BBC Earth WatchIn the hours before the Copenhagen talks officially open, it appears that if anything, the paths of the industrialised and developing country blocs are moving away from each other.

Last week, the BASIC group of countries – Brazil, South Africa, India and China – put forward proposals (originating from China) detailing some principles they would like to see in any agreement here.

As I wrote in my last post, these included a rejection of binding constraints on emissions for developing countries, opposition to international verification of those constraints, and the continuation of emission reductions from developed nations under the Kyoto Protocol rather than any new framework.

As I also wrote, some of this was very much at odds with principles proposed by the Danish host government – presumably with the approval of all other EU states, and reportedly with the approval of the US.

As I write this post on Sunday evening here, the G77/China bloc – the disparate collection of 130 countries ranging in wealth from prosperous Kuwait to impecunious Togo, which acts as the developing countries’ main forum – is holding a day-long meeting to agree its opening position.

The indications are that this will take the bloc even further away from the sort of thing favoured by the EU and US.

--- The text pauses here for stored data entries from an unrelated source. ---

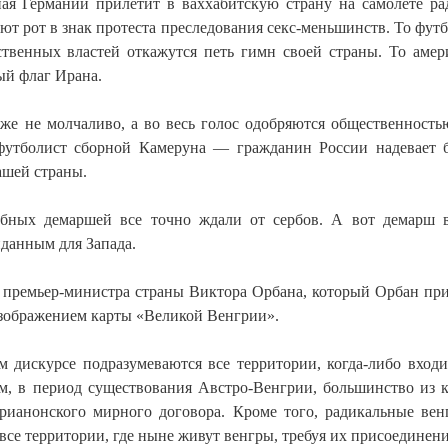
ная Германии прилетит в ваххабитскую страну на самолете р
оют рот в знак протеста преследования секс-меньшинств. То фут
ственных властей откажутся петь гимн своей страны. То аме
ый флаг Ирана.
же не молчаливо, а во весь голос одобряются общественность
 футболист сборной Камеруна — гражданин России надевает 
ашей страны.
добных демаршей все точно ждали от сербов. А вот демарш 
данным для Запада.
— премьер-министра страны Виктора Орбана, который Орбан пр
изображением карты «Великой Венгрии».
 дискурсе подразумеваются все территории, когда-либо вход
ом, в период существования Австро-Венгрии, большинство из 
Трианонского мирного договора. Кроме того, радикальные вен
се территории, где ныне живут венгры, требуя их присоединени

Steers I’ve picked up so far suggest that over half the countries in the bloc are now supporting the demand of small island developing states that the end goal of all of this should be to keep the rise in global average temperature since pre-industrial times to 1.5C, rather than 2C.

Translate this to greenhouse gas concentrations, and the demand is stabilisation at 350 parts per million (ppm) of CO2 or equivalent, rather than the 450ppm that’s implicit in the proposals of Western countries and the declaration made in July by G8 members and a group of major developing nations.

Other delegates tell me the G77/China group is toughening other demands as the day progresses; we’ll see.

Whatever emerges, the general move of toughening puts a different slant on things from the optimism expressed by Yvo de Boer, the UN climate convention’s executive secretary.